Liane nodded, half in a trance. It seemed to be calling out to her in the way the dark pool in the ruins had. The sword in her back was throbbing, aching to be freed from her flesh.

She took a half step toward it, but the Avatheos caught her wrist and held her back.

“Do not give in to its pull. Though I know the temptation is great. Entering it now might cause irrevocable damage to you. The ceremony must be completed at a time when darkness and light are in balance. In the same way it fused the sword with your back, a premature entry could kill you or, worse, allow the Nameless Goddess to use you as her wicked vessel. She will continue to tempt you until the ceremony is complete.”

Liane took a step back, and she saw at the fringes of the pool black spiderweb tendrils, nearly absorbed by the light but spreading like cracks over the glittering surface.

He reached out as if to touch her face, and Liane fought the urge to recoil. When he touched her, she felt a wave of revulsion come over her. Every instinct was telling her to run.

“You’ve experienced too many worldly indulgences. And I fear it has made your destiny harder. But I can fix you, if necessary. Because I know it is you who will save us.”

“I’ll do my best,” Liane croaked, and that seemed to snap him out of whatever trance he’d been caught in.

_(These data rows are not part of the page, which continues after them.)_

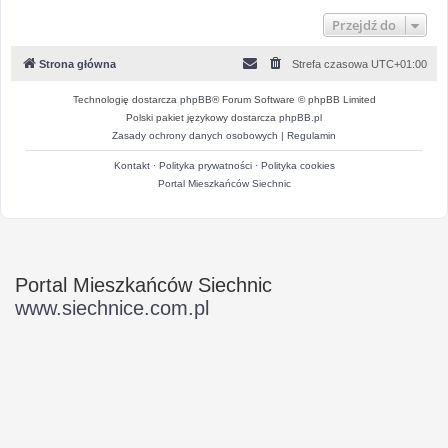
Przejdź do
Strona główna
Strefa czasowa
UTC+01:00
Technologię dostarcza
phpBB
® Forum Software © phpBB Limited
Polski pakiet językowy dostarcza
phpBB.pl
Zasady ochrony danych osobowych
|
Regulamin
Kontakt
·
Polityka prywatności
·
Polityka cookies
Portal Mieszkańców Siechnic
Portal Mieszkańców Siechnic
www.siechnice.com.pl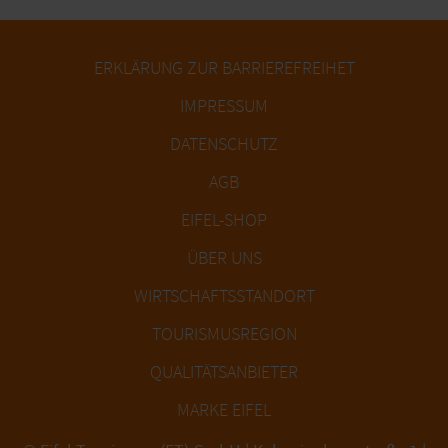
ERKLÄRUNG ZUR BARRIEREFREIHET
IMPRESSUM
DATENSCHUTZ
AGB
EIFEL-SHOP
ÜBER UNS
WIRTSCHAFTSSTANDORT
TOURISMUSREGION
QUALITÄTSANBIETER
MARKE EIFEL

He stepped back from her, and his shoulders bunched. “That’s enough for today. Return to your room and meditate on what we’ve spoken about. Tomorrow you will meet more of your supplicants, whose support is vital to our future endeavors.”

She felt her mind swirling with everything the Avatheos had told her.

She couldn’t save Erich; her mother would lead the realm’s destruction.

How could any of it be true? She wanted desperately to believe the Avatheos that she was the goddess’ chosen.

But what if he’d gotten it wrong and she was the destruction he’d foretold instead?